What leaders do you know of who need your prayers and encouragement? Are there “negative” people in your life whom you could pray for today?

For Spencer Whelan and Young Life Capernaum

Pray that each person who comes along to help with the camp weekend will be empowered by the Holy Spirit to show God’s love and care for each of the campers. 



Read John 10:27, 14:23, 15:10, 20:29; Acts 10:1-33

Faith is love in action: Practice Obedience

Faith is how we factor God into our lives. It takes constant practice. And God practices with us, whether we know it or not. “Faith in Jesus must be united with obedience.” (Frederick Bruner) The following “A-B-C’s” describe men in Acts who practiced obedience:

“A” is for Ananias of Damascus (Acts 9:10-19). God told him where to find Saul (Paul), who had come to his city to persecute Christ followers. That is why Ananias questioned God’s instructions to find Saul and welcome him to the family of faith in Jesus. Despite initial reluctance, Ananias obeyed God. He became God’s means of welcoming Paul into the community of faith and telling him about what he must suffer in his mission.

“B” is for Barnabas (Acts 9:26-27), a Levite from Cyprus, who vouched for Paul to the leaders of the church in Jerusalem. Later Barnabas recruited Paul to the church in Antioch and partnered with him on his first missionary journey.
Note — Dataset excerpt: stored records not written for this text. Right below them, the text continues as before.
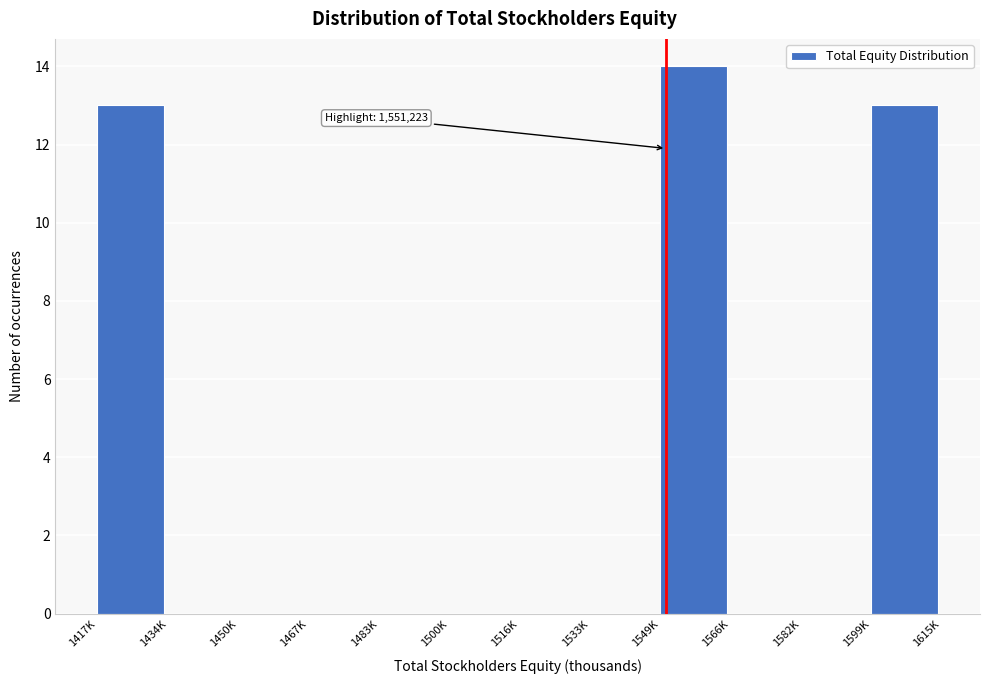

Reading left to right, what are all the values shown in this chart?

1417K=13	1434K=0	1450K=0	1467K=0	1483K=0	1500K=0	1516K=0	1533K=0	1549K=14	1566K=0	1582K=0	1599K=13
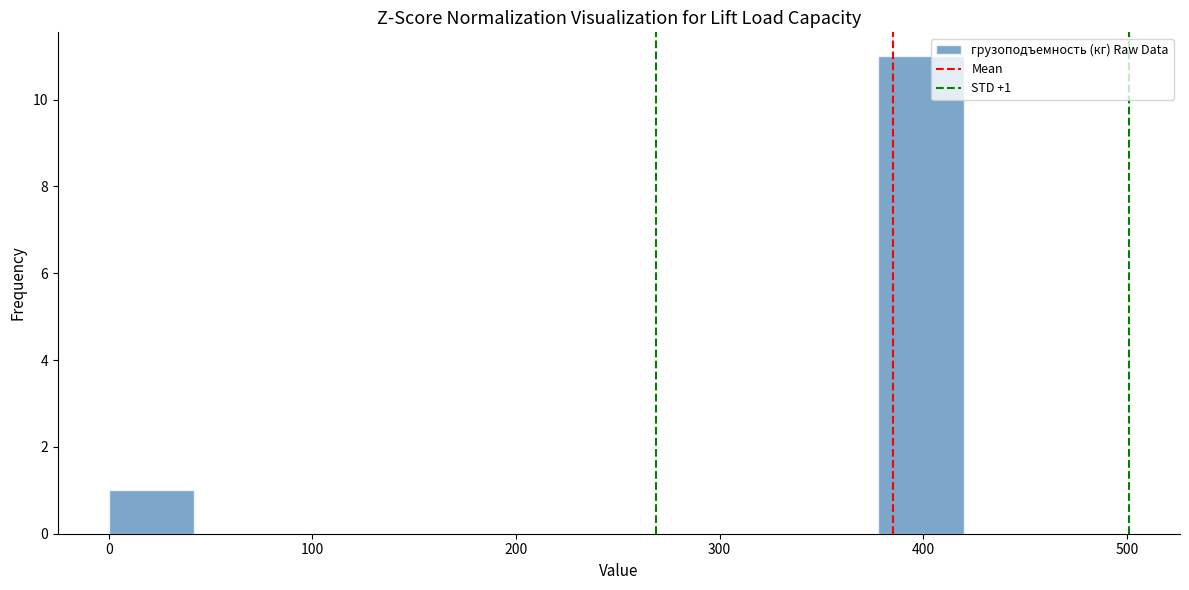

Over which range of the x-axis is the bar tallest?

378 to 420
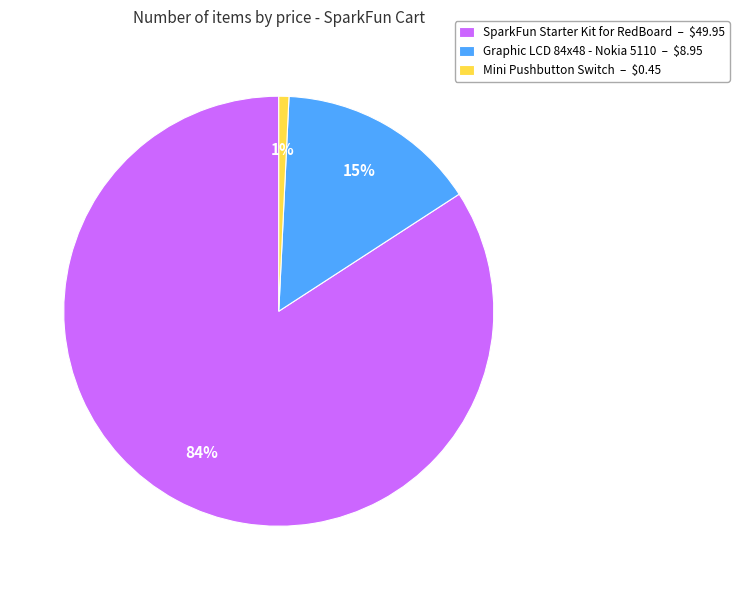

Is there a majority slice in this chart?

Yes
Together they went back to Jerusalem to defend their missionary work that was welcoming Gentiles into the family of faith in Jesus. After that he partnered with Mark, the author of one of the first biographies of Jesus.

“C” is for Cornelius (Acts 10:1-33). The story of Cornelius and Peter graphically and miraculously shows God at work. God came to Cornelius while he was in prayer, instructing him to send men to Joppa and find Peter. God came to Peter as he prayed on a rooftop in Joppa, giving him a puzzling vision; he even questioned God for asking him to go against his conscience. Both men obeyed God’s instructions by faith. By their obedience, both men practiced their faith. The rewards were amazing and life-changing. We continue to reap the benefits of their obedience today.

Obedience requires faith and demonstrates our love for God (John 10:27; 14:23; 15:10). We all long for our faith to come to fruition. However, as Jesus told Thomas, “Blessed are those who have not seen and yet have believed” (John 20:29; see 2 Corinthians 5:7).


What has been your experience with obeying God’s voice, His nudges, His commandments? How might we become more eager to obey God in our daily lives?

For Spencer Whelan and Young Life Capernaum

Pray that the planning for the Capernaum fundraising event would go well, that the team would find the just-right location for it, and that God would bring the right people into the room that night.